On peut illustrer ce dernier point par la prudence infinie avec laquelle la taxe sur le gasoil est augmentée en France, notamment en comparaison avec l’augmentation de cette taxe en Grande-Bretagne, programmée sur plusieurs années à 5% par an. Même les rapports multiples et convergents, qui mettent en évidence que les conducteurs de diesel coûtent cher à la société, voient leur publication parfois ralentie, alors qu’ils seraient à même de contribuer à la pédagogie nécessaire sur un tel sujet.
Combiner “économie”, “pédagogie” et… “pragmatisme”
Ainsi, s’enfermer dans une approche dogmatiquement fiscale ou monétaire du développement durable est inévitablement voué à l’échec.

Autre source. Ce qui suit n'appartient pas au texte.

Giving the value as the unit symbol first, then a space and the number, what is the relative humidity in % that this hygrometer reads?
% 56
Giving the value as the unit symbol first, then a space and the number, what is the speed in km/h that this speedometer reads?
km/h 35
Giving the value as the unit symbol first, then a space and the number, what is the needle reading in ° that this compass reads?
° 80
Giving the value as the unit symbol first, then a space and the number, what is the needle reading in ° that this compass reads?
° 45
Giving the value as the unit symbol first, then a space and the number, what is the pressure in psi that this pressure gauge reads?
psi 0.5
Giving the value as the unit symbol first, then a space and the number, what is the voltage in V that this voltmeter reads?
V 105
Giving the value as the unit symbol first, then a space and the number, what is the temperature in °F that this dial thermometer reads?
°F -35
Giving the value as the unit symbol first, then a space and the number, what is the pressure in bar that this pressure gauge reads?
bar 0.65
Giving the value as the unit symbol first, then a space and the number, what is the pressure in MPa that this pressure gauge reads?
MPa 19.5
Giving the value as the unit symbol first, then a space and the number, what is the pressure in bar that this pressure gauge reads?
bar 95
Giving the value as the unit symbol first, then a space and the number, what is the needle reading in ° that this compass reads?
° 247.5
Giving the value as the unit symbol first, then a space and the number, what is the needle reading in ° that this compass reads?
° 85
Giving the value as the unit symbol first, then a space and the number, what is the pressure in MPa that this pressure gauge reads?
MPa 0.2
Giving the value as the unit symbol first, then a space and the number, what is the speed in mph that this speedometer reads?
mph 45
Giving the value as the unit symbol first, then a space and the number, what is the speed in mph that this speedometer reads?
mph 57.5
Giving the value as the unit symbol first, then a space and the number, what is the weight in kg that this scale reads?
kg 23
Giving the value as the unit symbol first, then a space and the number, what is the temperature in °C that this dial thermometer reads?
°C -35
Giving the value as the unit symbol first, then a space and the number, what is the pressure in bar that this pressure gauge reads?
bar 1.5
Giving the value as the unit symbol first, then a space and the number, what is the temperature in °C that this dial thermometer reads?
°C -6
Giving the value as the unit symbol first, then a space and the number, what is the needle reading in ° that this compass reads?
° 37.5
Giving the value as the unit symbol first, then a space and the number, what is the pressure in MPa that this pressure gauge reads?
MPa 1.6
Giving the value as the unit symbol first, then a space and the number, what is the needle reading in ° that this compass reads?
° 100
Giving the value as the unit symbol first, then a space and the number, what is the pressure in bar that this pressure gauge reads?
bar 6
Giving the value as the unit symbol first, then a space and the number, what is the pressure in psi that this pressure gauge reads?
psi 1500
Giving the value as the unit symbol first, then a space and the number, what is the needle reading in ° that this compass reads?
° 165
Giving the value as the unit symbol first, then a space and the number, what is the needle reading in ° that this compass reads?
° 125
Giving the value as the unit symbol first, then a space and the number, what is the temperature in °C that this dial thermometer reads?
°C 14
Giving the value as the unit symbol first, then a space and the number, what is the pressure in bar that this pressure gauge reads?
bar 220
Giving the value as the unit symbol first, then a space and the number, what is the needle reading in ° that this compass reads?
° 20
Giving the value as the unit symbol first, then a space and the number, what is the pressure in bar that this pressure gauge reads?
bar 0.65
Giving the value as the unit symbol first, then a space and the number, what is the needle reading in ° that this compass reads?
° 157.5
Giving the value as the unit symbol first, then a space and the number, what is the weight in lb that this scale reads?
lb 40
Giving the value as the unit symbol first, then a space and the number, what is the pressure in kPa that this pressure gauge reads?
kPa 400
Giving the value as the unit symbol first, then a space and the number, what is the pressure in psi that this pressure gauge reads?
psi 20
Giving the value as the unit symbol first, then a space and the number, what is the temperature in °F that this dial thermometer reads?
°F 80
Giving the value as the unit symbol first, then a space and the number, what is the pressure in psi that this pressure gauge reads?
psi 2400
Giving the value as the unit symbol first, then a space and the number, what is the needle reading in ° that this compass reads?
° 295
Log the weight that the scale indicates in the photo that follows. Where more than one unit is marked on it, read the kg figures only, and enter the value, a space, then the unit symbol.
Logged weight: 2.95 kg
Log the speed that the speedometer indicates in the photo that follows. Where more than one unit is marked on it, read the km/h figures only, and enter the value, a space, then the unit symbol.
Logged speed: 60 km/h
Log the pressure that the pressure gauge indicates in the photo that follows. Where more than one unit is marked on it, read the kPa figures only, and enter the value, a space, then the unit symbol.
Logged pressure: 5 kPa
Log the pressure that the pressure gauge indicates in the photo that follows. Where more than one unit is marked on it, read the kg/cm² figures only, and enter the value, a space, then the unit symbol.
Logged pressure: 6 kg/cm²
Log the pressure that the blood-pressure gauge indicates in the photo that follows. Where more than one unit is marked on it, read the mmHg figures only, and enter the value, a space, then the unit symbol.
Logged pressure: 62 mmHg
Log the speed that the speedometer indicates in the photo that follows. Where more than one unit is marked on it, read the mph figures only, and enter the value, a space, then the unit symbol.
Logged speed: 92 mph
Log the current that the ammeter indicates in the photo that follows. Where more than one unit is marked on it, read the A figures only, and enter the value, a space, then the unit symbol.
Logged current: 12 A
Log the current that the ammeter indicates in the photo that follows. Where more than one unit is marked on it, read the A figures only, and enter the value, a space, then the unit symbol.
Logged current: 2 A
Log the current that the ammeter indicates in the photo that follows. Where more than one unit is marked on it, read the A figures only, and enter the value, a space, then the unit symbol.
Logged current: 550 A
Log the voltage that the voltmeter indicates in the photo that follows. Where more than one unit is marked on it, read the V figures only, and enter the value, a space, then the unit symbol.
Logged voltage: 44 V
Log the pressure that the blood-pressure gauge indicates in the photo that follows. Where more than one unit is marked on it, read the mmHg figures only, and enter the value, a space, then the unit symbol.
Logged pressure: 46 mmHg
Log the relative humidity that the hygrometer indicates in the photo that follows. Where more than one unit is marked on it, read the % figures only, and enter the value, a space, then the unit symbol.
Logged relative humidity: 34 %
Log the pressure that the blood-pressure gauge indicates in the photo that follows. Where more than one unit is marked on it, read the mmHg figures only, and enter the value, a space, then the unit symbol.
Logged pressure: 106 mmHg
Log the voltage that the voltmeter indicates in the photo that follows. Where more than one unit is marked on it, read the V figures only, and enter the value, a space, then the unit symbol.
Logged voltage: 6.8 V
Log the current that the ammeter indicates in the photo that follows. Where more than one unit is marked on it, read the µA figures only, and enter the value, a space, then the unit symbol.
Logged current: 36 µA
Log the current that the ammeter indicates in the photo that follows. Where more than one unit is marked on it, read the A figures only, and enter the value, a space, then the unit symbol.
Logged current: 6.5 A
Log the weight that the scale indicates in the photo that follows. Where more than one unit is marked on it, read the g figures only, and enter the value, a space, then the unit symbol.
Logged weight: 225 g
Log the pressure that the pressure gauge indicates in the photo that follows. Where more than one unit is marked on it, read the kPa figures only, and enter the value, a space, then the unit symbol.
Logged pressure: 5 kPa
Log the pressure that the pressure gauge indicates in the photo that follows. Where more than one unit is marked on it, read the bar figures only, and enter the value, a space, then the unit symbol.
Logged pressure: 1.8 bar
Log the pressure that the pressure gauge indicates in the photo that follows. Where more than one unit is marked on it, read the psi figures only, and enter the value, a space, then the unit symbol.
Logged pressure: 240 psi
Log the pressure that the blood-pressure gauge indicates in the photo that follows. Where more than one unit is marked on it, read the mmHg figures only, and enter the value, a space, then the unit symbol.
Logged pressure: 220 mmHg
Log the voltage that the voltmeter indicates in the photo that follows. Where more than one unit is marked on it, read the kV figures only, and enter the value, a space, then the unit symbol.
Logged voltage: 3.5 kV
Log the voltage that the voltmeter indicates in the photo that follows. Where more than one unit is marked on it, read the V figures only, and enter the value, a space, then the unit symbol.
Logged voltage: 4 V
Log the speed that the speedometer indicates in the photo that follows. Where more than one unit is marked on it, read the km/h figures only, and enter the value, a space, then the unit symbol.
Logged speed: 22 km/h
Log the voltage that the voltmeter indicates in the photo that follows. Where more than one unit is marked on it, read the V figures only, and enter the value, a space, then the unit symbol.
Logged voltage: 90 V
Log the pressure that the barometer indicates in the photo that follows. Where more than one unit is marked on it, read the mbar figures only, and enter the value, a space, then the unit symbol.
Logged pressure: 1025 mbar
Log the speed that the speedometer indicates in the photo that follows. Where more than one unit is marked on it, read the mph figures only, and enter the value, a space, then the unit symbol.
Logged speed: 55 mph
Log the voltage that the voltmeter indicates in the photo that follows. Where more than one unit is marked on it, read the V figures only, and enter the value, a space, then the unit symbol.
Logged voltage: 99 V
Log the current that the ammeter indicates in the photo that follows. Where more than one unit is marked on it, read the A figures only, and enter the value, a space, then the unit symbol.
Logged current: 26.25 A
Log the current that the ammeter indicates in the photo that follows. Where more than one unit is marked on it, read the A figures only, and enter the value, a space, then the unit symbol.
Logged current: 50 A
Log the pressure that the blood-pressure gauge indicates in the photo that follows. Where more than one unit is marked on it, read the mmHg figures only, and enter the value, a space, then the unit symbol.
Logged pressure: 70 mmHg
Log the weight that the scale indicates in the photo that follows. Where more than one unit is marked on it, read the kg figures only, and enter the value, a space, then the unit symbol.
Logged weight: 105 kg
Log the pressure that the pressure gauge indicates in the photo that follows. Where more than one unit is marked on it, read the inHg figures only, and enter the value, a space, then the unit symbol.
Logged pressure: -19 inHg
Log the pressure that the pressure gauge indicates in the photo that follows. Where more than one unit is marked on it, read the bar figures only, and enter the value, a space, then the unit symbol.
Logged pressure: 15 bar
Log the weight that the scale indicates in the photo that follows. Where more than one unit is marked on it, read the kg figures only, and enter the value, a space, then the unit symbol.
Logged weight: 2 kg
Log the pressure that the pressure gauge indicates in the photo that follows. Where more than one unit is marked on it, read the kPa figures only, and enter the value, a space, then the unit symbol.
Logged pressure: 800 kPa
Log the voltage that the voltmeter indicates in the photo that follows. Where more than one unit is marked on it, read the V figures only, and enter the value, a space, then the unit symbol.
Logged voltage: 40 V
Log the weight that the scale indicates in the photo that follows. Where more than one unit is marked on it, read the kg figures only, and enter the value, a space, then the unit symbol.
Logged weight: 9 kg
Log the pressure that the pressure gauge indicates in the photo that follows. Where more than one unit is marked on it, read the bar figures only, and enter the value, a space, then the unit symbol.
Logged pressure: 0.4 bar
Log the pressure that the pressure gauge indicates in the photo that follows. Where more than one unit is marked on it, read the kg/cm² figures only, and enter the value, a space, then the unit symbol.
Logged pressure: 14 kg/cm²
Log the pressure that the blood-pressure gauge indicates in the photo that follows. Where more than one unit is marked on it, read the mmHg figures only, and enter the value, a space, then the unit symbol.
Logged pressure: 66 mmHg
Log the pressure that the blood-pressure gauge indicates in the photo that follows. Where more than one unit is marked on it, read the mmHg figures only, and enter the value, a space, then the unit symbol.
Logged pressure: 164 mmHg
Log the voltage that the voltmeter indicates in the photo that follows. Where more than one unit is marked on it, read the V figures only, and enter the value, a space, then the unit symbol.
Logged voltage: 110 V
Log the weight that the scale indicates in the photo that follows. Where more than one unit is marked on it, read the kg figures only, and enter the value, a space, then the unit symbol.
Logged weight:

Certains avocats de cette approche la prônent d’ailleurs cyniquement, espérant bien que pour les raisons développées précédemment, rien ne se fera avant longtemps.…
C’est pourquoi les mesures à prendre doivent allier en permanence la “ vérité des coûts ”, au gré de son acceptation par le public, mais aussi des mesures structurelles ou pédagogiques ayant pour but d’atteindre cette vérité des coûts. C’est un tel équilibre que la loi sur l’air a recherché. Pour la première fois, la lutte contre la pollution atmosphérique est abordée de façon exhaustive, c’est-à-dire qu’elle est abordée avec tous les types d’outils envisageables. Elle comporte déjà de nombreuses avancées. De plus, les instruments qu’elle crée pourront être modifiés progressivement pour adapter encore nos modes de développement.